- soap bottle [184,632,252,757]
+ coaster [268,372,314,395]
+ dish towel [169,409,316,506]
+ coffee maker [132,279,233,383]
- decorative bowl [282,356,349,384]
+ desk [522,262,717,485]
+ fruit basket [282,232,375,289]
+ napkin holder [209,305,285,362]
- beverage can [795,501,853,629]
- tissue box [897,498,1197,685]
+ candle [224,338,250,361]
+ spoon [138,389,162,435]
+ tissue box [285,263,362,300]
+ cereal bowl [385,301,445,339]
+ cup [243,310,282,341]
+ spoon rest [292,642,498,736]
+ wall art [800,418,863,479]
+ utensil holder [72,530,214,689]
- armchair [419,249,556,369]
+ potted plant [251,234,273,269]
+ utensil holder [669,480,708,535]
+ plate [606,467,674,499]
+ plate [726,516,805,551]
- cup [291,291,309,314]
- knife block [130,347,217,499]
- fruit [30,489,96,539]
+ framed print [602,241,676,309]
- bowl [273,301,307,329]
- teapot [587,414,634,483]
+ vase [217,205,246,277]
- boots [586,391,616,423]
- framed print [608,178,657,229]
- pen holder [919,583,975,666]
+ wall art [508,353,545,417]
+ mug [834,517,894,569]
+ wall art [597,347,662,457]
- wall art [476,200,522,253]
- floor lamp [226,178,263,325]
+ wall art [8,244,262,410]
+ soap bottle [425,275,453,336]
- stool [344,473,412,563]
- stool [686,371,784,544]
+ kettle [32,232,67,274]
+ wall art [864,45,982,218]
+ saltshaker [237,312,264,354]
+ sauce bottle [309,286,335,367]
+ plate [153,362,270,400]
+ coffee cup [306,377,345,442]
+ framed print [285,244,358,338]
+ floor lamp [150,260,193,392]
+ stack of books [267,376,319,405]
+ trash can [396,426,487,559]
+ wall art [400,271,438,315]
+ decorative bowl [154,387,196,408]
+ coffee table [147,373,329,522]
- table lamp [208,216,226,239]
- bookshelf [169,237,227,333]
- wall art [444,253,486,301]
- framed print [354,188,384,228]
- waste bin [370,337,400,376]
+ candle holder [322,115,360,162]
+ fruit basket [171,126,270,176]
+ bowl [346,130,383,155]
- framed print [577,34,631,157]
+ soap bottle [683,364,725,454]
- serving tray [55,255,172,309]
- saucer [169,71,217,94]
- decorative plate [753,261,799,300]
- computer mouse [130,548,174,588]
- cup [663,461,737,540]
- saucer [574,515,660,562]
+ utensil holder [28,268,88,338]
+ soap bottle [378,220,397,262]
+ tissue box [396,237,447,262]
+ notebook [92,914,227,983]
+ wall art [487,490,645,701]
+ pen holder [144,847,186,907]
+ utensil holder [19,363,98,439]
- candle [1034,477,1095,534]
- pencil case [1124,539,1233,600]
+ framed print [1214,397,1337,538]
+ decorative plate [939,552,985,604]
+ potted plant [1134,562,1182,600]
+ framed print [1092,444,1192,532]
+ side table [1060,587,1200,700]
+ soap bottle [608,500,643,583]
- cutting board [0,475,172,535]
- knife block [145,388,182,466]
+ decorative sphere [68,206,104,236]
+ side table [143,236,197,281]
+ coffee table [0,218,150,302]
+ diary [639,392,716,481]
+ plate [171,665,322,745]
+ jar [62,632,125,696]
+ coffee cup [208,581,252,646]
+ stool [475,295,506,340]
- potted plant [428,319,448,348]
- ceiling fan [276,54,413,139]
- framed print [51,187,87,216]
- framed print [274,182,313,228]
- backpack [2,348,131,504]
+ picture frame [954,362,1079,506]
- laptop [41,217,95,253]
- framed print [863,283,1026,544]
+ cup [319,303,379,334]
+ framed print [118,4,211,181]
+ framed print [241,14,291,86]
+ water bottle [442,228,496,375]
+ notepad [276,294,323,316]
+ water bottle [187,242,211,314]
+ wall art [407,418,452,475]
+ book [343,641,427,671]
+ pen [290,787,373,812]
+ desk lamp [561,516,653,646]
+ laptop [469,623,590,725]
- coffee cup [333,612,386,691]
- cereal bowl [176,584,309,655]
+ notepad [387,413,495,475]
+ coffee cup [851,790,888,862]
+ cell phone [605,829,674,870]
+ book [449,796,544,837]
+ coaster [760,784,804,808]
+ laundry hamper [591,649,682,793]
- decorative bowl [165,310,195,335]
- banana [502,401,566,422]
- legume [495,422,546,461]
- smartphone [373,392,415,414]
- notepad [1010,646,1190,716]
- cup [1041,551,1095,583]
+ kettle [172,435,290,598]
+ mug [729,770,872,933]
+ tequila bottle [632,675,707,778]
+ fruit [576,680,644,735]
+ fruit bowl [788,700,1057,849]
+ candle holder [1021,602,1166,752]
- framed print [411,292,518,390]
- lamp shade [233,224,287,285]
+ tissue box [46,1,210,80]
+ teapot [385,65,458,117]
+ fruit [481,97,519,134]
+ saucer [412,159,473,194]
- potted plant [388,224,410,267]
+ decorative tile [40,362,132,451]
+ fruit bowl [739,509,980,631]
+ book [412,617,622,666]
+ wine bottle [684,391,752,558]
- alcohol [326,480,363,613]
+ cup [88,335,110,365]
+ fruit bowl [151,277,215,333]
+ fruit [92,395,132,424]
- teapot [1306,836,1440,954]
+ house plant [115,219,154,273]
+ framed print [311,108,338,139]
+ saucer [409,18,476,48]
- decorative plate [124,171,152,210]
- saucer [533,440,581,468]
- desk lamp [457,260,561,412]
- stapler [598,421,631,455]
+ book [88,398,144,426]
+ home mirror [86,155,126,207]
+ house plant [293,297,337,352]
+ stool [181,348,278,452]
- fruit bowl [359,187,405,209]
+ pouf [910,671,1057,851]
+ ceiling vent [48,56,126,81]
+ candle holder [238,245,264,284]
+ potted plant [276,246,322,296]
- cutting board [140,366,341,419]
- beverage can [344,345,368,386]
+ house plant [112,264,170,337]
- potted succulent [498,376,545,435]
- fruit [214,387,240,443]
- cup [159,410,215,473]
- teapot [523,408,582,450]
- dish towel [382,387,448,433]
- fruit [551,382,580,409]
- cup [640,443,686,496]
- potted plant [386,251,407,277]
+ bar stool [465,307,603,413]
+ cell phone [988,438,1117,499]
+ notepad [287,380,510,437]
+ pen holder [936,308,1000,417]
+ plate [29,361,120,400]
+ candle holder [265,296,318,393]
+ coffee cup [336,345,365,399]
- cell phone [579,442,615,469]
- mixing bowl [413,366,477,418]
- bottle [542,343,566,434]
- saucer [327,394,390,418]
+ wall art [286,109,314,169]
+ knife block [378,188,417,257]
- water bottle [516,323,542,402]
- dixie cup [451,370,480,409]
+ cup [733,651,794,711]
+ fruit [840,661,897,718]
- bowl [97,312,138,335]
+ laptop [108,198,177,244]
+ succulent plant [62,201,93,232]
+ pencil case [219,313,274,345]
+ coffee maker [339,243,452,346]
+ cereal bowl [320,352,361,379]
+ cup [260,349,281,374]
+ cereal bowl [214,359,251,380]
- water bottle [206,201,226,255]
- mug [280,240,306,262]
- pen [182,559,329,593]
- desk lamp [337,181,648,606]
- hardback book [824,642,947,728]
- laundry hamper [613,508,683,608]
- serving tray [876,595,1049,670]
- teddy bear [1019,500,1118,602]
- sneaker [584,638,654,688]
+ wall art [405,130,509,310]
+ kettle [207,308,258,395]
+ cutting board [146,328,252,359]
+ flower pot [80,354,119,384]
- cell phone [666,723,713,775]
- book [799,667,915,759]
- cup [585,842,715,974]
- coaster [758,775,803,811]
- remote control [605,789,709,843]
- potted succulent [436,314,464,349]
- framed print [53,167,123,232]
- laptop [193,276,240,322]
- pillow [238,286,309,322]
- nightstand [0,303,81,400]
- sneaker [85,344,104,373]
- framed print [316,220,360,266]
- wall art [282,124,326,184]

# Directions for this task:
Return all lines from the data that include the string "desk".

# Solution:
+ desk [522,262,717,485]
+ desk lamp [561,516,653,646]
- desk lamp [457,260,561,412]
- desk lamp [337,181,648,606]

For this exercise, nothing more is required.